[PROMPT]
In the entries below, find the line containing "exposure_s: 1/15" and the line containing "focal_mm: 5.4". Copy those two lines and everything between them exactly, without the pictures.

[PROVIDED MATERIAL]
==============================

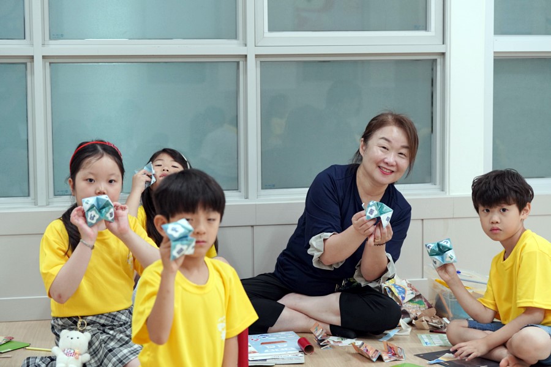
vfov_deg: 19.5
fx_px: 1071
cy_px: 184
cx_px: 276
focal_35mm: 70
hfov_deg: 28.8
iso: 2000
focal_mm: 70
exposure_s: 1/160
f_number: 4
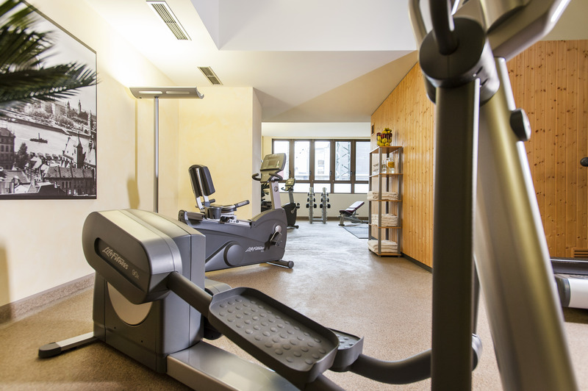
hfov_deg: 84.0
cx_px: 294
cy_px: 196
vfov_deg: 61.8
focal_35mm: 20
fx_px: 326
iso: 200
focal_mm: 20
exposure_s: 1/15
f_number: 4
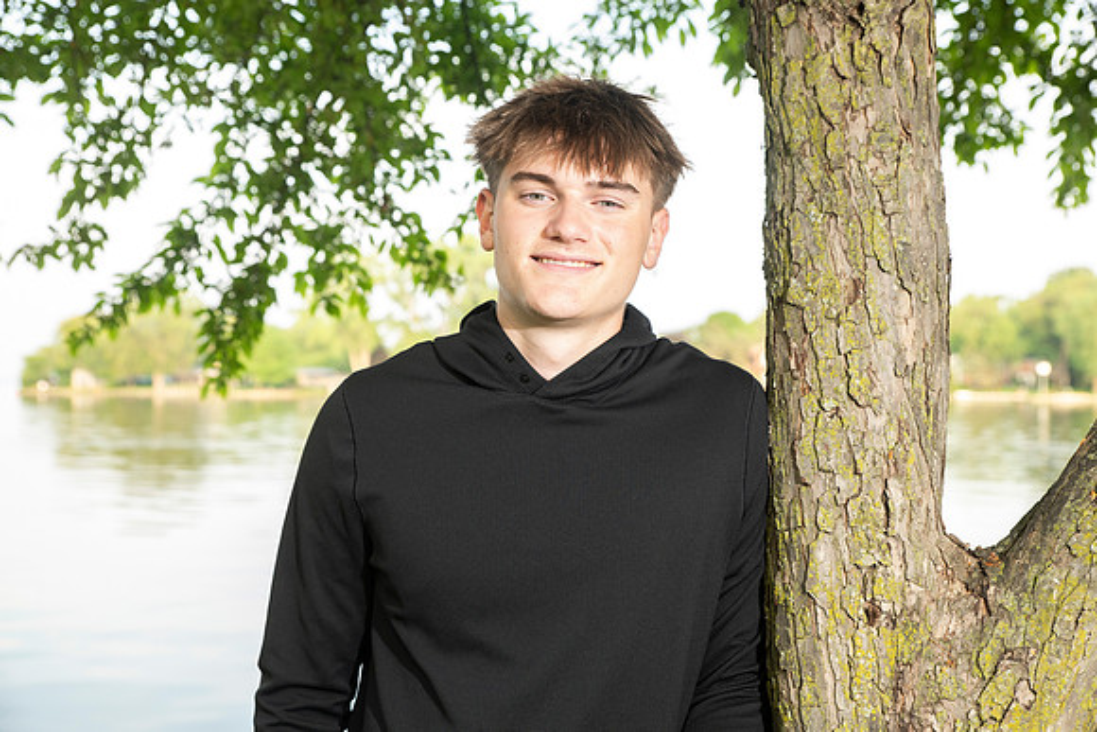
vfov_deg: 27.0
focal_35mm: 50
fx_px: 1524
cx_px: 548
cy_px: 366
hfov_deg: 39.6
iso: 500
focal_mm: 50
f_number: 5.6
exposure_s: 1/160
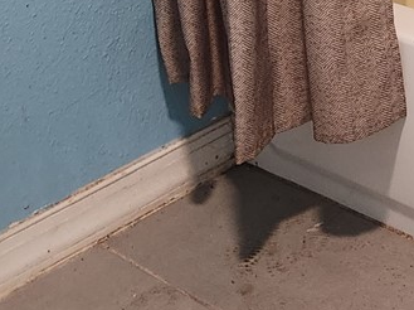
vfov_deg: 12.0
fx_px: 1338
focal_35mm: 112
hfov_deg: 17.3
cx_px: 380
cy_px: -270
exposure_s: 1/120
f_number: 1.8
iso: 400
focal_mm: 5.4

==============================

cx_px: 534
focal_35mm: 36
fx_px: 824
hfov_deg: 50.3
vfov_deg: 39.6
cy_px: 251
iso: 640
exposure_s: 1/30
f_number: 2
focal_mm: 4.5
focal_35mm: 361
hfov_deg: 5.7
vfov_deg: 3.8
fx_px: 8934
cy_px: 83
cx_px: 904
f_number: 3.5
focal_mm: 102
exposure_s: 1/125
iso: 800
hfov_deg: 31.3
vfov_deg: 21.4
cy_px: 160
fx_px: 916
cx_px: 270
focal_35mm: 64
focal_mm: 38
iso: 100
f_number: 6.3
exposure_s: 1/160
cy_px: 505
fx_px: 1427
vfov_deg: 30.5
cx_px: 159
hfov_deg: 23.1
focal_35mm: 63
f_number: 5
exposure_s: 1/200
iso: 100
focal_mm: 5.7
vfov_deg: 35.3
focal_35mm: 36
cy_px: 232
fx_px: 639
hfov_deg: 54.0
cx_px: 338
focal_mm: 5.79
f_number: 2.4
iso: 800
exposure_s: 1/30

==============================

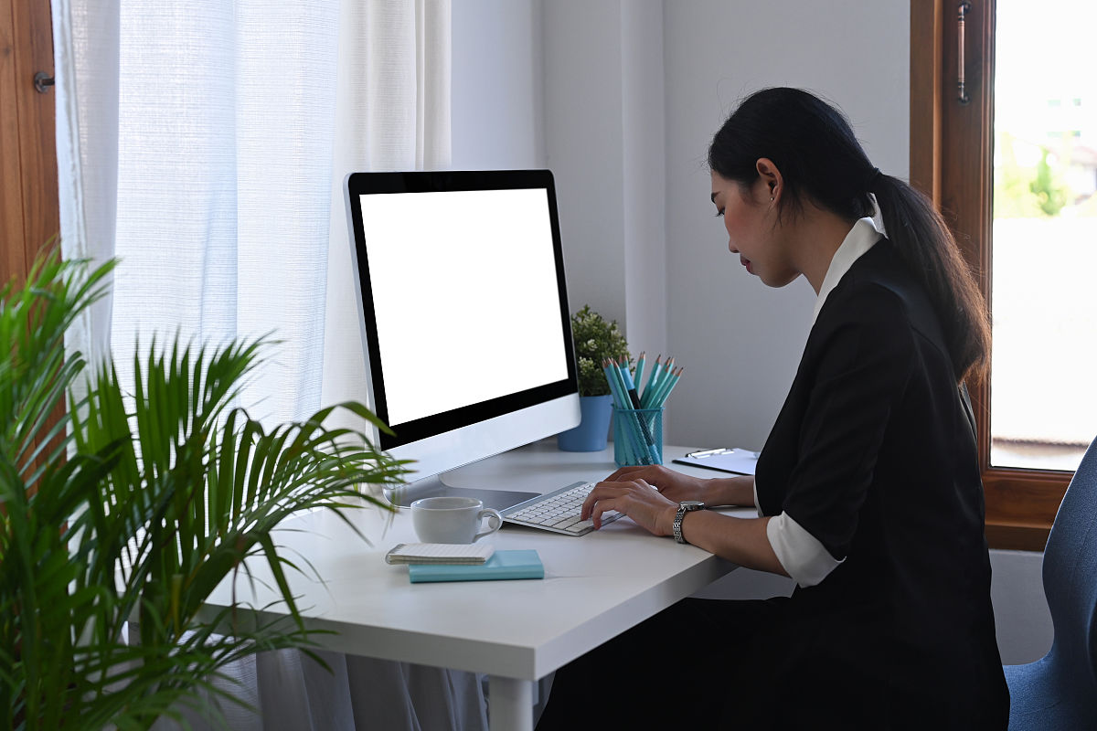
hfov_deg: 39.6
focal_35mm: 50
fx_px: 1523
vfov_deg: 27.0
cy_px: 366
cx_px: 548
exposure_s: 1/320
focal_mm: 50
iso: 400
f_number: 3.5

==============================

[OUTPUT]
exposure_s: 1/15
f_number: 4
vfov_deg: 27.0
focal_35mm: 50
fx_px: 1524
cx_px: 548
cy_px: 366
hfov_deg: 39.6
iso: 500
focal_mm: 50
f_number: 5.6
exposure_s: 1/160
vfov_deg: 12.0
fx_px: 1338
focal_35mm: 112
hfov_deg: 17.3
cx_px: 380
cy_px: -270
exposure_s: 1/120
f_number: 1.8
iso: 400
focal_mm: 5.4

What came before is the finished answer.